__PROBLEM REQUIREMENTS__
Keeping pictures out, repeat the lines of the listing below exactly, starting at its first line and finishing with the one that holds "Panel set 3: Top".

__RAW DATA__

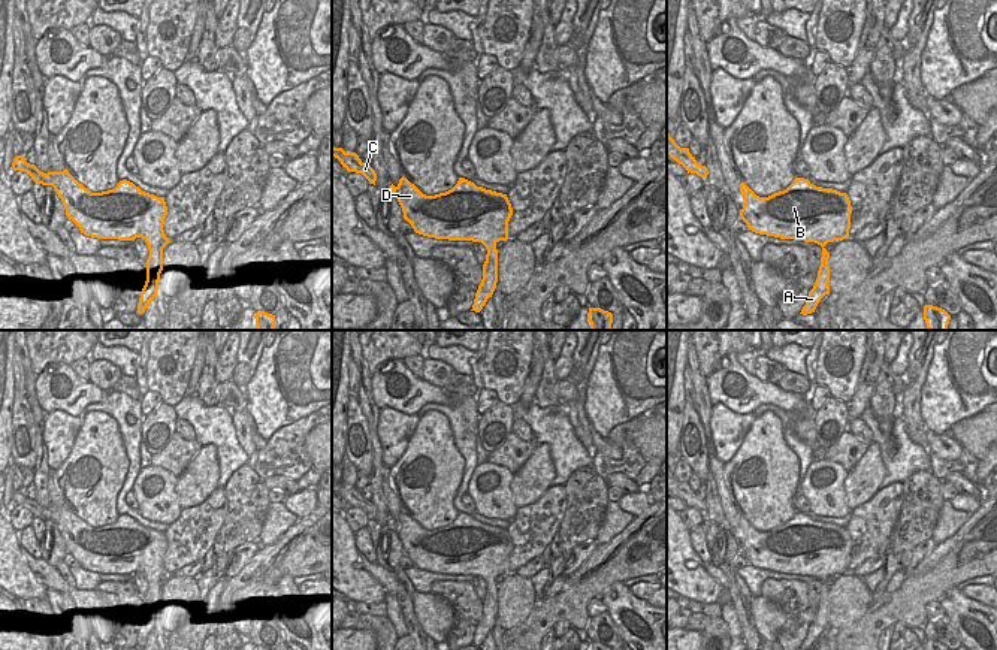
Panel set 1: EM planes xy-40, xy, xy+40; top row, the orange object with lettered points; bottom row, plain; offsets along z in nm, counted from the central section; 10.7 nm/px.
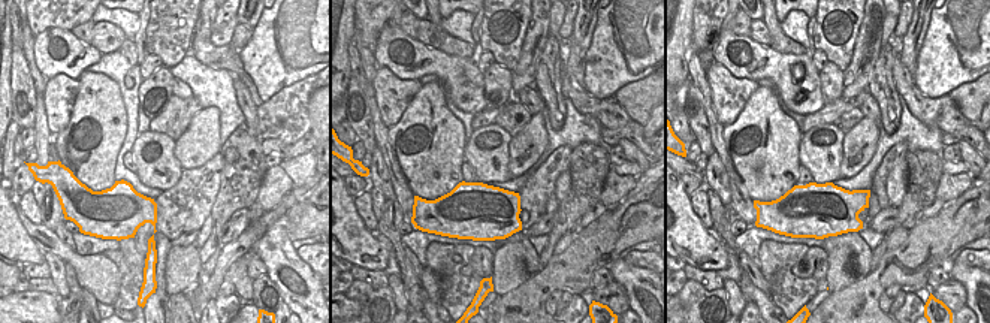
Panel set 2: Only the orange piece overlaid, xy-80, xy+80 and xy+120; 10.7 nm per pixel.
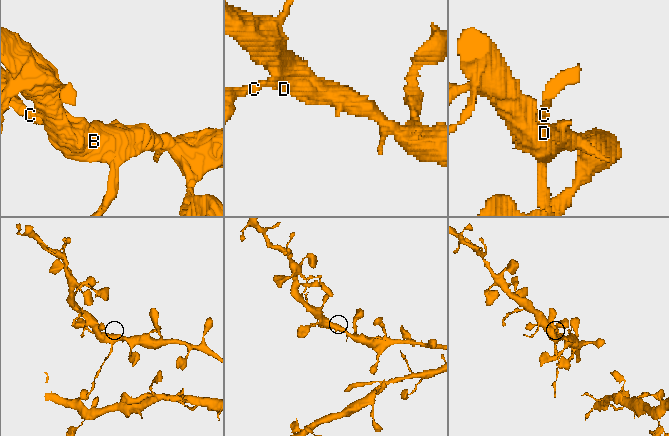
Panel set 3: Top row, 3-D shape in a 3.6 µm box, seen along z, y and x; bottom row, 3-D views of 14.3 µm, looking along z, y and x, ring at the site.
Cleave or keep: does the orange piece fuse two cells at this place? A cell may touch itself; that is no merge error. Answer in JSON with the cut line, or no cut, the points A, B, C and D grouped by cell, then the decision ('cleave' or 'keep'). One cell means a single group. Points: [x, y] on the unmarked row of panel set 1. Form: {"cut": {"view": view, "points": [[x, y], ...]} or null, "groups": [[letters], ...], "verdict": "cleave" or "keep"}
{"cut": {"view": "xy-40", "points": [[163, 580], [150, 586]]}, "groups": [["A"], ["B", "C", "D"]], "verdict": "cleave"}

__FINAL ANSWER__
Panel set 1: EM planes xy-40, xy, xy+40; top row, the orange object with lettered points; bottom row, plain; offsets along z in nm, counted from the central section; 10.7 nm/px.
Panel set 2: Only the orange piece overlaid, xy-80, xy+80 and xy+120; 10.7 nm per pixel.
Panel set 3: Top row, 3-D shape in a 3.6 µm box, seen along z, y and x; bottom row, 3-D views of 14.3 µm, looking along z, y and x, ring at the site.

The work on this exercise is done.